2025-11-08 –, Room 301A
LLM apps fail without reliable, reproducible evaluation. This talk maps the open‑source evaluation landscape, compares leading techniques (RAGAS, Evaluation Driven Development) and frameworks (DeepEval, Phoenix, LangFuse, and braintrust), and shows how to combine tests, RAG‑specific evals, and observability to ship higher‑quality systems.
Attendees leave with a decision checklist, code patterns, and a production‑ready playbook.
Thesis: No single tool covers all evaluation needs. Effective teams pair: (1) eval driven development, (2) RAG‑specific quality metrics, and (3) production observability/tracing.
Outline and approach:
Brief frame of failure modes (data leakage, brittle evals, silent regressions).
Introduction to evaluation and leading open‑source frameworks.
Show comparison methodology (safety, tracing, multimodal, cost/latency considerations).
Code‑forward segments: evals example braintrust; RAG scoring with RAGAS; tracing + scoring with Phoenix/LangFuse; experiment tracking.
Live mini demo: evaluate the same output across tools; discuss discrepancies and how to interpret them.
Close with a decision checklist and integration patterns for local dev, CI, and production.
Target audience: Data scientists, ML/LLM engineers, MLOps/platform engineers (intermediate to advanced).
Talk type: hands‑on, code‑centric, data‑driven; light on theory, focused on reproducible workflows.
Key takeaways:
- A clear taxonomy of evaluation needs and where the framework fit
- A decision checklist to pick tools by use case (RAG, safety, tracing, multimodal, enterprise)
- Reference patterns for evals, CI/CD quality gates, and production monitoring
- Pitfalls to avoid (overfitting to evals, prompt leakage, metric misuse) and how to mitigate them
Seb is a Senior Member of Technical Staff at Cerebras Systems with a Master’s in Information Systems, originally from Germany and now US‑based.
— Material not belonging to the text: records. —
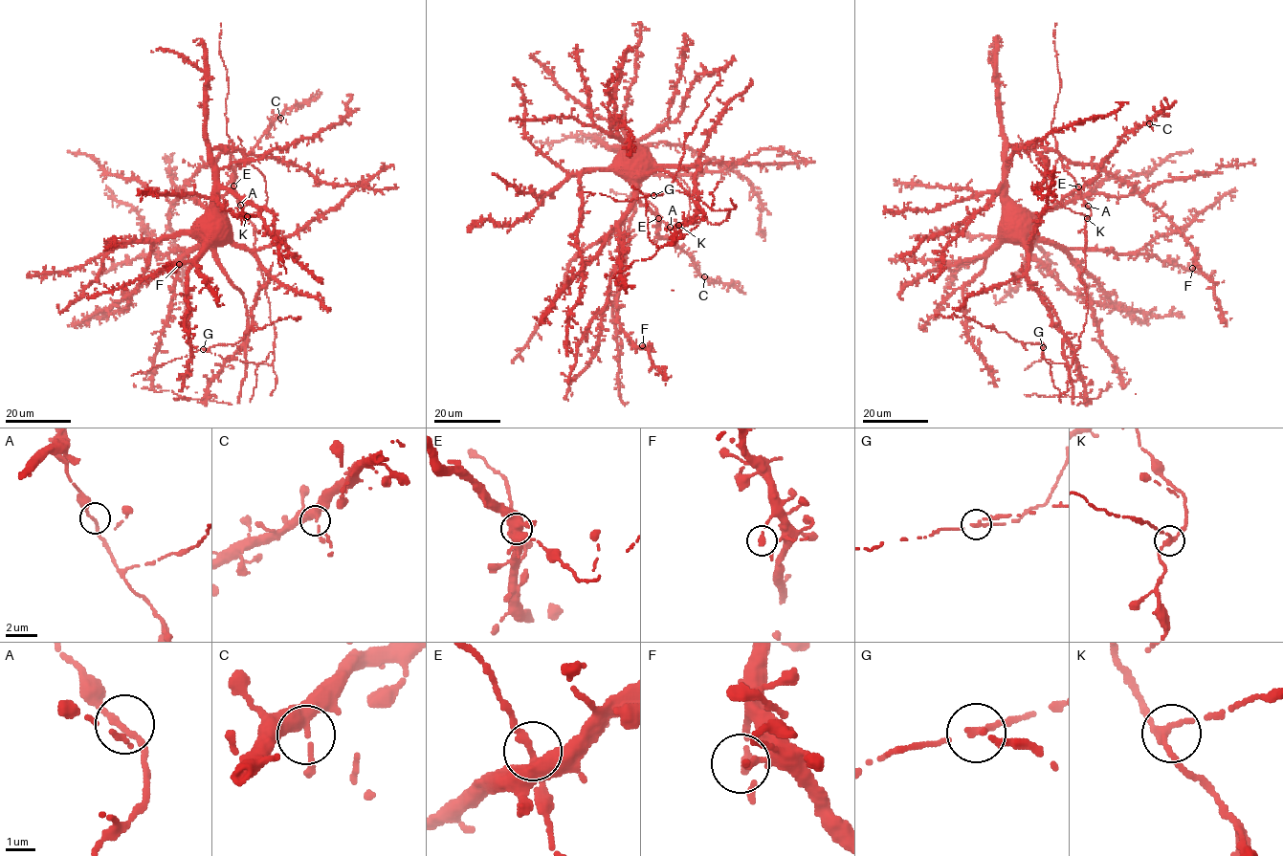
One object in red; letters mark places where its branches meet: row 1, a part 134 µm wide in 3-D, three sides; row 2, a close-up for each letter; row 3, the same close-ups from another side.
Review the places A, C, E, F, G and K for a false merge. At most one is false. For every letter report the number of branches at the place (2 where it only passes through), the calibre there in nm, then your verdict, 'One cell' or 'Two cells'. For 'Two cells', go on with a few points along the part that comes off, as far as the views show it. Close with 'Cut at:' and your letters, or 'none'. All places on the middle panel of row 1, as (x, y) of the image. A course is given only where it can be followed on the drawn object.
A: Branches: 2. Thickness 220 nm. One cell
C: Branches: 3. Thickness 260 nm. One cell
E: Branches: 3. Thickness 280 nm. One cell
F: Branches: 2. Thickness 220 nm. One cell
G: Branches: 3. Thickness 200 nm. Two cells. Course of the part to remove: (653, 195), (662, 195), (670, 187), (684, 154), (684, 141), (707, 107), (705, 99), (719, 81), (720, 67)
K: Branches: 3. Thickness 220 nm. One cell
Cut at: G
After beginning a PhD, he moved into consulting and served as Chief Product Officer at a major Austrian bank. He later pursued NLP research with MIT, co-founded and exited a startup, and built many AI/NLP systems in production. He has taught 20+ academic courses and published seven peer‑reviewed articles, known for translating complex concepts into practical solutions that bridge technical rigor with stakeholder needs.